La présente instance est régie par les règles applicables à la procédure avec représentation obligatoire.
En matière de procédure à jour fixe, l'article 922 du même code dispose':
«'La cour est saisie par la remise d'une copie de l'assignation au greffe.
Cette remise doit être faite avant la date fixée pour l'audience, faute de quoi la déclaration sera caduque.
La caducité est constatée d'office par ordonnance du président de la chambre à laquelle l'affaire est distribuée.'»
Il est rappelé en outre qu'en application de l'article 930-1, à peine d'irrecevabilité relevée d'office, les actes de procédure doivent être remis à la juridiction par voie électronique, sauf cause étrangère à celui qui les accomplit.
En l'espèce, il est constant que l'appelant, représenté par un avocat, n'a pas remis au greffe par voie électronique avant la date fixée pour l'audience une copie des assignations délivrées aux intimés.
Il a déposé le 4 décembre 2019 au greffe, sur support matériel, la copie des deux assignations et leurs annexes ainsi que ses pièces n° I à VII et 1 à 6.
Le 5 décembre 2019, par courriel hors RPVA, il a procédé à la même transmission à l'intention des conseils des intimés.
Pour voir écarter la caducité encourue, l'appelant invoque tout d'abord une cause étrangère, tenant à la limitation à 4 Mo des messages transmis au greffe par le RPVA alors que la taille de ses assignations, qui comprenaient des conclusions incluant des captures d'images, dépassait selon lui 11 Mo.
Il en conclut que la communication en version papier à laquelle il a été contraint de procéder pour ce motif relève d'une cause étrangère, ainsi que la deuxième chambre civile de la Cour de cassation l'a admis par arrêt du 6 novembre 2017 (n° 16-24864).
Il fait valoir ensuite que la caducité soulevée d'office par la cour est contraire aux dispositions de l'article 6 de la Convention européenne des droits de l'homme en ce qu'elle méconnaît son droit d'accès effectif à un tribunal, notamment parce qu'une telle sanction ne poursuit pas un but légitime et est disproportionnée par rapport à l'objectif de célérité de la procédure.

[Questions sur documents]
a: Mettez les lignes des enregistrements sous forme de liste numérotée, sans les lignes vides et sans les images.
b: Donnez la suite du texte sur la caducité de l'appel en procédure à jour fixe, à compter de sa dernière phrase.
Le texte et les enregistrements proviennent de sources distinctes.

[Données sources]
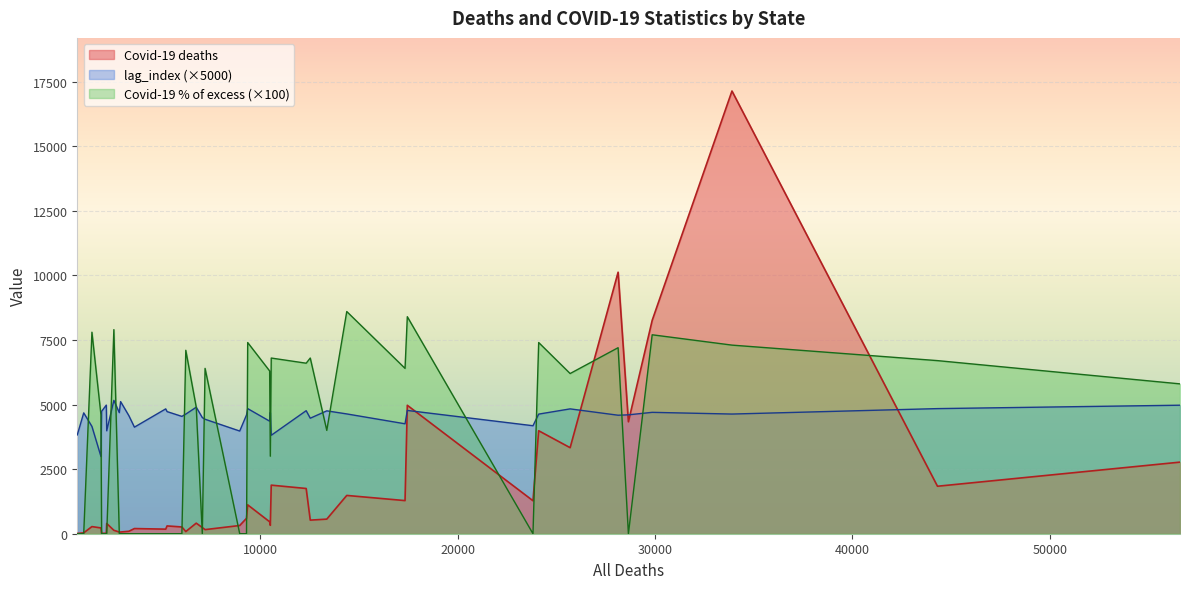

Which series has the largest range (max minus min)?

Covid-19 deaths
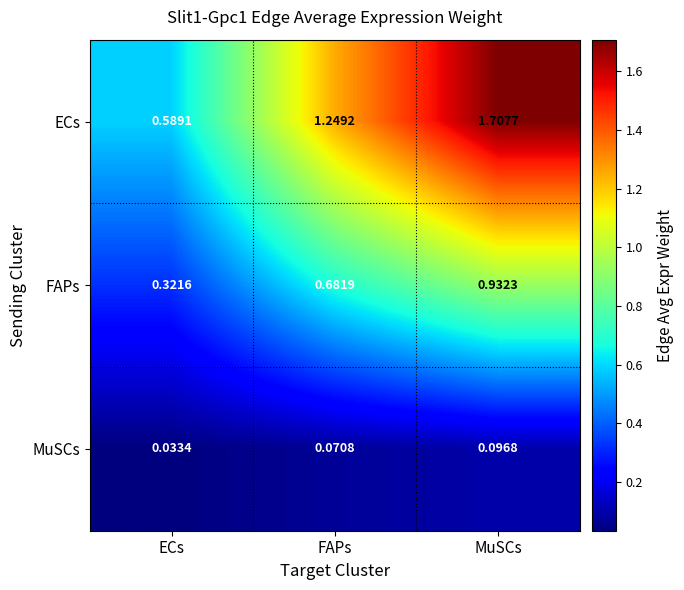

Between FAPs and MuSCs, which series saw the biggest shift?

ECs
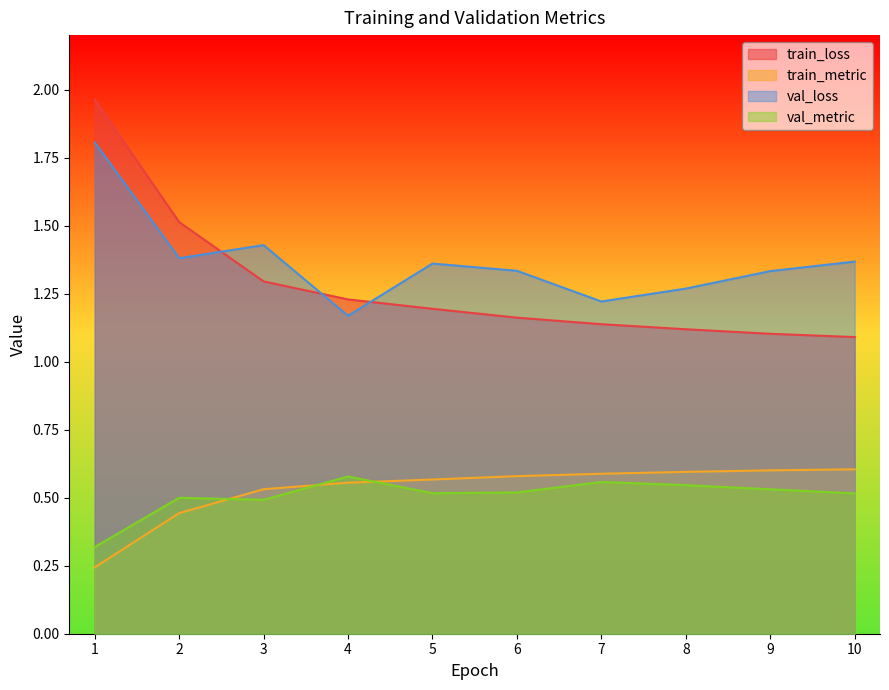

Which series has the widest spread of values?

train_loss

[Réponses par numéro]
a:
1. Which series has the largest range (max minus min)?
2. Covid-19 deaths
3. Between FAPs and MuSCs, which series saw the biggest shift?
4. ECs
5. Which series has the widest spread of values?
6. train_loss

b:
Cependant, indépendamment même du fait que l'incorporation des pièces aux conclusions par capture d'images n'est pas conforme aux dispositions des articles 954 et 920 du code de procédure civile, il ressort du courriel du 5 décembre 2019 réceptionné par la SELAFA MJA es qualités que la taille de l'envoi de l'appelant correspondant aux assignations et leurs annexes était de 2,8 Mo et que ce n'est qu'en raison de la transmission simultanée des pièces n° I à VII et 1 à 6 que la taille de l'envoi global dépassait 11 Mo. L'appelant communique d'ailleurs le justificatif en date du 1er juillet 2019 de l'envoi par le RPVA de ses conclusions au greffe, qui mentionne une taille de 2 Mo en dépit des captures d'image qu'elles contiennent.
Au regard de ces éléments, il est établi que la taille du fichier comprenant les assignations était inférieure à 4 Mo.
Dès lors, l'appelant ne justifie pas de la cause étrangère alléguée qui l'aurait empêché de remettre au greffe par le RPVA une copie des assignations signifiées aux intimés.
Le non-respect de l'obligation, imposée par l'article 930-1 aux parties représentées par un avocat, de remettre leurs actes par voie électronique à la cour dans les conditions techniques fixées par un arrêté du garde des sceaux est sanctionné par l'irrecevabilité de l'acte qui n'a pas été transmis au greffe par cette voie.
Il s'ensuit que l'irrecevabilité en l'espèce de la remise de la copie des assignations entraîne la caducité de la déclaration d'appel en application des dispositions de l'article 922.
Une telle sanction est proportionnée au but légitime poursuivi par les dispositions susvisées, qui est d'assurer la célérité et l'efficacité de la procédure d'appel, de sorte qu'elle ne procède, par elle-même, d'aucun formalisme excessif.
Il s'ensuit que la cour ne peut que constater la caducité de la déclaration d'appel, ainsi que l'extinction de l'instance et son dessaisissement.
Il n'y a pas lieu de faire application de l'article 700 du code de procédure civile.
L'appelant qui succombe supportera les dépens d'appel.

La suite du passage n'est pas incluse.